Ronan was apprehensive. “What exactly do you have in mind?”
Erasmus held up the old iPod and grinned his ear-to-ear grin. He could have tried to explain, again, what happens when Old Earth electrical gadgets encountered this world’s much stronger electro-magnetic field, but Ronan didn’t have a mind for science.
“I’m going to make a great big hole in the ground and hope everyone thinks I was blown to dust along with my home.”
A few minutes later, they stood in the open air, sand blowing around them, unconscious bodies scattered, the tattooed man standing in the far distance keeping guard. The avians who had escaped could be back with reinforcements at any moment. It was time to part.
“Be safe, and don’t call too much attention to yourself over there,” Ronan said.
“I know how to keep a low profile, Ronan,” Erasmus said, twiddling his recovered wand in one hand while his living dreadlocks straightened and snugged his tall black hat more securely on his head. One by one, they slithered back under the cover, the last pausing for a moment to wave goodbye at Ronan. “Can I expect to see you on the other side?”
“In a manner of speaking,” Ronan said, flashing his vulpine smile. He turned away, then back to Erasmus. “Tell your bird goodbye for me. I like him.”
Erasmus scowled at Ronan’s retreating back, then scurried back down the recessed entrance to his half-demolished home.
He hesitated only a moment, looked around, then shrugged. No matter how much he wanted to, he wouldn’t be able to miss the place.
He turned the knob, one of the old relics stolen by that bounty hunter avian and returned by Ronan only a few months before, and then opened the door and lifted himself up and into the frame of the door that led to another world. He removed the doorknob and dropped it in a pocket, pushed the power button on the old iPod, and dropped it onto the rubble-covered floor.

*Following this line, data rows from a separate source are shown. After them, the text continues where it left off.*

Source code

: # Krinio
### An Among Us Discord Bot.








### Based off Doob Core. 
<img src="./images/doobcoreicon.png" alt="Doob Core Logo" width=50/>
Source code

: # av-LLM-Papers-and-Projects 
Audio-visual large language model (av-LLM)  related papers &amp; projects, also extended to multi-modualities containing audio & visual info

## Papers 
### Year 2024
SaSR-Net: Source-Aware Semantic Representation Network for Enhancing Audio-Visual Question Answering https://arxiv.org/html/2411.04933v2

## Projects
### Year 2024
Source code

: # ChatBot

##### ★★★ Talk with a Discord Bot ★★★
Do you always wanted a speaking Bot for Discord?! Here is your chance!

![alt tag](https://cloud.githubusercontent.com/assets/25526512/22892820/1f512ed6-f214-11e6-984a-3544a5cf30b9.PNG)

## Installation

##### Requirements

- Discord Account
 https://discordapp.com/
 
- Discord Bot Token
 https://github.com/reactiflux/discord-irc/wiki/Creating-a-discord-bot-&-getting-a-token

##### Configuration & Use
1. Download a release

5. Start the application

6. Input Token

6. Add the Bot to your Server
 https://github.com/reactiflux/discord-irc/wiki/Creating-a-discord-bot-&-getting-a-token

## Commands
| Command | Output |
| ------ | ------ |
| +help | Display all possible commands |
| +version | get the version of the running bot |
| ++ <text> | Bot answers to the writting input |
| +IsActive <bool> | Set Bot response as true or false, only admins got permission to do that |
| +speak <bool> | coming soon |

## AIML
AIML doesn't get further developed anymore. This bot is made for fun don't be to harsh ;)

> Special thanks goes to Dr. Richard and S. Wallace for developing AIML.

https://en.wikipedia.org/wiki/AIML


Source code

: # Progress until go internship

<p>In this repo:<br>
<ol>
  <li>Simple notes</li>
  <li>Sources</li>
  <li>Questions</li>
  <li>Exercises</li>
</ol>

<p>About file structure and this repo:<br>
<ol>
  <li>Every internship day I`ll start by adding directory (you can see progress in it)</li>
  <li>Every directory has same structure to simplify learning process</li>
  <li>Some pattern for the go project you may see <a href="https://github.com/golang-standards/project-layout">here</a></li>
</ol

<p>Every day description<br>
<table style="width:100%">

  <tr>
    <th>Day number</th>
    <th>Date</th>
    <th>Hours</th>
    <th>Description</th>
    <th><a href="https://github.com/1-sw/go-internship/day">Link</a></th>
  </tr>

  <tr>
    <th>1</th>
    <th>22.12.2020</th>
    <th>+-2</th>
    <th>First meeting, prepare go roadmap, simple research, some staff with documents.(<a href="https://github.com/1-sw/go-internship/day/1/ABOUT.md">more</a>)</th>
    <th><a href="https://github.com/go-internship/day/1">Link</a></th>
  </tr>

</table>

Erasmus vanished through the doorway, and it slammed shut behind him, once more just a table.
On the floor, the iPod began to play several songs at once. The screen glowed brighter and brighter, then began to shiver and smoke. Then it exploded.
When Erasmus’s would-be kidnappers awoke, the adobe was indeed nothing but a crater, a hole at the center of a debris field.
One of the senior avians, a crow so old his feathers were beginning to gray, regarded the Cardinal gravely.
“Weren’t we supposed to bring him back alive?”
The Cardinal clutched and twisted at the chain hanging from his neck as if he wished it was Erasmus’s throat. Then he pointed at the tattooed man, standing at the edge of perception and looking very confused, and said, “I blame him.”
The old crow nodded agreement. He liked that idea.